= Dave Davis (shot putter) =

American shot putter (born 1937)

Dave Davis (August 20, 1937 – April 5, 2022) is an American Shot Putter. He was on the 1960 United States Olympic Team. The circumstances of his failure to throw in those games are one of the quirky stories of the Olympics. Davis almost did not get to the Olympic Trials. As Cordner Nelson wrote at the time, he found himself 45 miles north of the Stanford University stadium at the time his event was about to begin. This was not the first time he had gotten lost on the way to a big meet. Davis spent $18 to rent a seaplane to fly him to the Palo Alto harbor, where he convinced a city employee to drive him to the stadium while he changed his clothes. Arriving after the first two rounds had been completed, he took his qualifying throw with no warm up and made it to the final. In the final, he surpassed Bill Nieder's earlier throw to move into third place. Injured with his leg heavily taped, Nieder was unable to improve and was pushed to the "alternate" position, while the team was made up of three University of Southern California alumni (though Davis and Parry O'Brien were officially competing for the Southern California Striders).

At the Olympics, it was Davis who was injured. Olympic Team coach Payton Jordan replaced Davis with the alternate Nieder. The Associated Press sent out a picture of Davis congratulating Nieder on his advancement to the Olympics when it was clear his injury would prevent his participation. Nieder went on to win the gold medal and set the world record, leading an American sweep of the medals.

Davis was a big, strong man, known for warming up by "calmly" lifting 350 pound weights, techniques he later taught to Brian Oldfield.

While competing for Canoga Park High School in 1956, Davis set the National High School Record for the shot put at 62' 7½" which lasted just 5 days. Two weeks later at the CIF California State Meet he easily won the 16 Lb. Shot Put event, at the time a separate event from the standard high school 12 Lb., but lost to high school version to a new national record by Homer Robertson. He also finished third in the discus throw.

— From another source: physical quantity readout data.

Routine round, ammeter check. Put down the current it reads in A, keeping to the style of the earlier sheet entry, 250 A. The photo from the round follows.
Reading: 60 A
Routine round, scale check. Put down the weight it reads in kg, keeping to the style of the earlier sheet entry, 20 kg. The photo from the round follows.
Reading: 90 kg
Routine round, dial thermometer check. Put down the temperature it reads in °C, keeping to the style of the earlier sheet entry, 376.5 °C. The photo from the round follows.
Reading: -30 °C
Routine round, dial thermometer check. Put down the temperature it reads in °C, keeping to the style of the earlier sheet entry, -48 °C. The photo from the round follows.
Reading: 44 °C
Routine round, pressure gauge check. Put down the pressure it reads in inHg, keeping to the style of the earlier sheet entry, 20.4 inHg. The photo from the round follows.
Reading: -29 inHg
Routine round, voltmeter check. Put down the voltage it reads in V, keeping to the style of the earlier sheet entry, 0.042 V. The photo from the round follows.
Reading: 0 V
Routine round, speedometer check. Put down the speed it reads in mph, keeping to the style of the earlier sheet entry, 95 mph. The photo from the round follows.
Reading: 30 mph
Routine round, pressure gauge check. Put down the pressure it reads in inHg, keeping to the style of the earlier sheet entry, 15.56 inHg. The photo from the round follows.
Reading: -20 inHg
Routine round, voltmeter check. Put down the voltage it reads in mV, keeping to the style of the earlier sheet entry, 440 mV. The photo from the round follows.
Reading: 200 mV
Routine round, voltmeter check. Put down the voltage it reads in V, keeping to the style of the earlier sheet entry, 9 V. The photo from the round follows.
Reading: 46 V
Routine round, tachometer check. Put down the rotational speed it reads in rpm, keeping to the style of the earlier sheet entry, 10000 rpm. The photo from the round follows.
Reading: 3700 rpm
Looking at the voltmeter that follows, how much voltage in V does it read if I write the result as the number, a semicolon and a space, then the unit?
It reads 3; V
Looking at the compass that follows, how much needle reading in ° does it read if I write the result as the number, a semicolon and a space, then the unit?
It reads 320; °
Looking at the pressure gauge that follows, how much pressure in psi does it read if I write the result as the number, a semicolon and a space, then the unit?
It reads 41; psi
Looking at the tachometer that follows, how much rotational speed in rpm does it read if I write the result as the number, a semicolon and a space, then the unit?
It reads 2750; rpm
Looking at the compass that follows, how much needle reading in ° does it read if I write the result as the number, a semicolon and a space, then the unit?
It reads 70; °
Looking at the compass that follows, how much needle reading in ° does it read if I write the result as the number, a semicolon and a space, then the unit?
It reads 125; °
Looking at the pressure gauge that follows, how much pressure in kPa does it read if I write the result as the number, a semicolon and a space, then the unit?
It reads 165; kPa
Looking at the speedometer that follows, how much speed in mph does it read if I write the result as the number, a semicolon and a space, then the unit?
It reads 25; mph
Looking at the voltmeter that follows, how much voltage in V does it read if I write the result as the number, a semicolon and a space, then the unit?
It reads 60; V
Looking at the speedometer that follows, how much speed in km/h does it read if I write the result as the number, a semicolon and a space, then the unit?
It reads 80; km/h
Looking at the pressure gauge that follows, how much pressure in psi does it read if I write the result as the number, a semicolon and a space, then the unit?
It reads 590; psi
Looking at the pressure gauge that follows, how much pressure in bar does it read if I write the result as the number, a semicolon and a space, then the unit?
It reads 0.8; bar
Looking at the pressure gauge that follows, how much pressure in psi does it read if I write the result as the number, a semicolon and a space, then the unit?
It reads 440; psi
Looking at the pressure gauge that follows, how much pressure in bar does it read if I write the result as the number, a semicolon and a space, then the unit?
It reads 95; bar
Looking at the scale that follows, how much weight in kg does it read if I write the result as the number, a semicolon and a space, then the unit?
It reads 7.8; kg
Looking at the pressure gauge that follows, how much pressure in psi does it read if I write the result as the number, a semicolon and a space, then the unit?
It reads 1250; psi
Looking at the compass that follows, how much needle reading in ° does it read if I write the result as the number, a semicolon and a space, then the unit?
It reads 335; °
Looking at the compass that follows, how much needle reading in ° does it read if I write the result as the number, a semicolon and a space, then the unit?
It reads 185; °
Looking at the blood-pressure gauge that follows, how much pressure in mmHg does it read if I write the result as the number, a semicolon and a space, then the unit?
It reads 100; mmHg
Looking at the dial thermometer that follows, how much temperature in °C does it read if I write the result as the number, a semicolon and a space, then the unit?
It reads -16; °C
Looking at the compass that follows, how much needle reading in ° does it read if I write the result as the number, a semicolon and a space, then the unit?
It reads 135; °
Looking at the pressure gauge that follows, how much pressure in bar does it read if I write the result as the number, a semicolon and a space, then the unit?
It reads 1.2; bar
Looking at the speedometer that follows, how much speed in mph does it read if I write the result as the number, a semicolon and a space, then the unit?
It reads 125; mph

At USC, he won the 1958 NCAA Championship. In 1963 he won the United States championship. Davis' rivalry with Polish shot-putter Alfred Sosgórnik, during the final of the competition in Warsaw in 1964, is depicted in a short documentary by Janusz Majewski titled Pojedynek (pl. the duel). He continued throwing until 1972 setting his personal best of 19.72 in 1967. Davis died April 4, 2022 in Idaho.